The room was empty. Her duffel bag—gone. Her phone—gone. The scent-masking cloak he'd given her lay crumpled on the floor, abandoned.
But her scent lingered. Fear. Determination. And underneath it all, something that made his wolf go absolutely feral.
She was pregnant.
She was carrying his pup.
And she had run.
"Marcus!" His roar shook the walls, rattled the windows. The Beta appeared in the doorway seconds later, his eyes wide.
"Find her," Wylder snarled, his wolf so close to the surface that his voice came out distorted, inhuman. "Find her NOW."
---
Christian stared at the drink in his hand, watching the ice melt into the amber liquid.
Three weeks. Three weeks since Estelle had brought him into her pack, and he still hadn't been given the Alpha title she'd promised. Instead, she paraded him around like a trophy, introduced him as her "consort," and dismissed him whenever actual pack business was discussed.
He was starting to realize he'd made a mistake.

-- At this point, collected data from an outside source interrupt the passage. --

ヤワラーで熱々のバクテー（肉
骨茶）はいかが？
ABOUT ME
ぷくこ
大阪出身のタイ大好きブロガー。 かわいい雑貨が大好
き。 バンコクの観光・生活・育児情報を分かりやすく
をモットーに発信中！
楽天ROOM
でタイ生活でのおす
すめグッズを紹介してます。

"You're brooding again," Estelle said, sliding into the seat across from him. Her smile was sharp, predatory. "It's not attractive."
"You promised me a position," Christian said, trying to keep his voice steady. "You said—"

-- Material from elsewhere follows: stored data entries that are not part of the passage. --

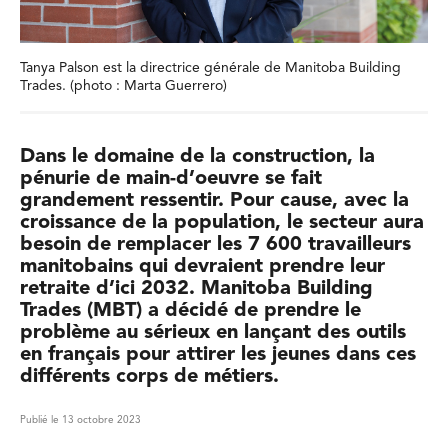
Tanya Palson est la directrice générale de Manitoba Building
Trades. (photo : Marta Guerrero)
Dans le domaine de la construction, la
pénurie de main-d’oeuvre se fait
grandement ressentir. Pour cause, avec la
croissance de la population, le secteur aura
besoin de remplacer les 7 600 travailleurs
manitobains qui devraient prendre leur
retraite d’ici 2032. Manitoba Building
Trades (MBT) a décidé de prendre le
problème au sérieux en lançant des outils
en français pour attirer les jeunes dans ces
différents corps de métiers.
Publié le 13 octobre 2023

"I said a lot of things." She leaned back, studying him like he was a bug under glass. "But let's be honest, darling. You're not Alpha material. You're barely Beta material. You're here because you're pretty and you have a decent bloodline. That's it."
His jaw clenched. "I gave up everything for you."
"You gave up a wolfless Omega who was already sold to another Alpha." Estelle laughed, cold and dismissive. "Hardly a sacrifice."
Naomi's face flashed through his mind. The way she used to look at him, like he was her entire world. The way she'd believed every lie he'd told her.
She was still valuable. Still carrying the potential for a powerful bloodline. And she was still bound to him by their history, by the guilt he'd planted so carefully.
Maybe it was time to reclaim what was his.